Machu Picchu and Chichen Itza captured the most attention during a round of Travel Tuesday Twitter talking Jan. 24. I’ve climbed both, and absorbed their energies: the Peruvian citadel on Easter morning and the Maya pyramid for the Equinox.
Good goal when traveling I think—-this local energy seeking. Worked better for me in Peru because I figured out how to live with local people, eat their cooking, meet their children.
Plus it rained my Equinox day at Chichen Itza so I could only imagine but not see the snake winding down the corner steps, the kundalini experience not to be mine.
Machu Picchu drew me back and my second trip should be your first. Willka T’ika is the reason.

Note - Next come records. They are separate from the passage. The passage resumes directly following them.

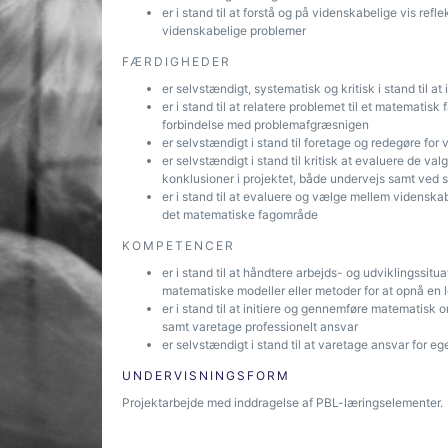
er i stand til at forstå og på videnskabelige vis refl
videnskabelige problemer
FÆRDIGHEDER
er selvstændigt, systematisk og kritisk i stand til a
er i stand til at relatere problemet til et matematisk
forbindelse med problemafgræsnigen
er selvstændigt i stand til foretage og redegøre for
er selvstændigt i stand til kritisk at evaluere de va
konklusioner i projektet, både undervejs samt ved s
er i stand til at evaluere og vælge mellem videnskab
det matematiske fagområde
KOMPETENCER
er i stand til at håndtere arbejds- og udviklingssit
matematiske modeller eller metoder for at opnå en 
er i stand til at initiere og gennemføre matematisk
samt varetage professionelt ansvar
er selvstændigt i stand til at varetage ansvar for eg
UNDERVISNINGSFORM
Projektarbejde med inddragelse af PBL-læringselementer.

Blended Family Traveling Mom Christine Tibbetts high up the trail with Machu Picchu below.
That means sacred flower in the Quechua language. For travel planning it means guest house in the Sacred Valley of Peru.I stayed six nights with 13 friends in tow. Planned to go by myself but shared my notions out loud in South Georgia where I live, and discovered I know people with yearnings like mine.

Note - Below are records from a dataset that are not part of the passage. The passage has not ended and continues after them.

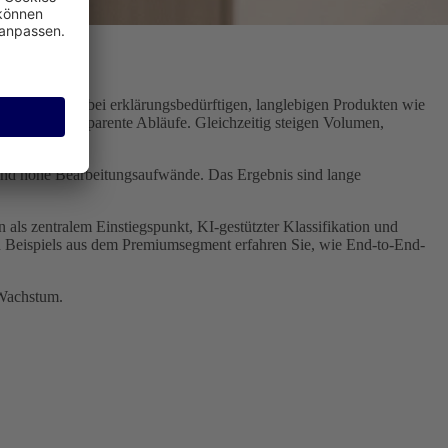
ence. Gerade bei erklärungsbedürftigen, langlebigen Produkten wie
on und transparente Abläufe. Gleichzeitig steigen Volumen,
 und hohe Bearbeitungsaufwände. Das Ergebnis sind lange
n als zentralem Einstiegspunkt, KI-gestützter Klassifikation und
n Beispiels aus dem Premiumsegment erfahren Sie, wie End-to-End-
 Wachstum.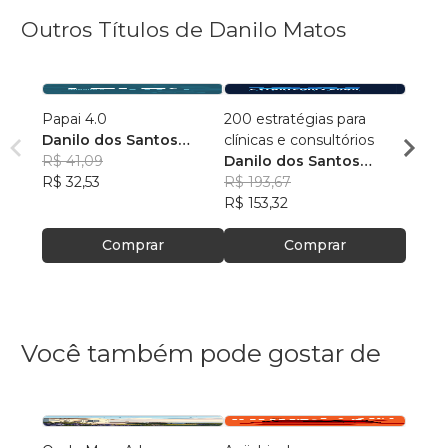
Outros Títulos de Danilo Matos
Papai 4.0
200 estratégias para
O Cor
Danilo dos Santos
clínicas e consultórios
Danil
Matos
R$ 41,09
Danilo dos Santos
Mato
R$ 11
R$ 32,53
Matos
R$ 193,67
R$ 87
R$ 153,32
Comprar
Comprar
Você também pode gostar de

Willka T’ika is a calming, healing place with luxurious individual guesthouses, gardens reflecting the seven body chakras, a thousand year old lucuma tree and a greenhouse plus gardens providing fruits, grains and vegetables for the always fresh, all-vegetarian cuisine.
Views are vast every direction from Willka T’ika and its gardens, nestled in the Sacred Valley of Peru.

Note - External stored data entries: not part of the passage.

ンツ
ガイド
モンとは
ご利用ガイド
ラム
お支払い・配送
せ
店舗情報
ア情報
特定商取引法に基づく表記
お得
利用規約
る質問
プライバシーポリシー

Andean healers visit here, and day trips with spiritual, knowledgeable local guides explore sacred sites and historic places.
Readiness for absorbing the most possible from Machu Picchu: that’s what happened for me this second trip. I was able to be far more receptive to the Andes energies because of Willka T’ika as opposed to my different-hotel-every-night visit the year before.
We met local people whose daily walk reflects centuries of family ways of cooking and weaving, farming and healing.
We engaged with children and their teachers at a school high in the Andes, the beneficiary of Willka T’ika’s founder Carol Cumes and her guests through the Children’s Fund.
Students cherish school so much they walk in sandals for several hours to get there.
Everybody muses about Machu Picchu but when you live in community and honor today’s descendents of ancient Peru, that musing is more personal, more grounded.
Give it a try.
Top Photo: Don Benito (right) is an Andean healer living high in the Andes Mountains; he walks three days to share ancient healing ceremonies at Willka T’ika, bringing textiles he and his sons weave.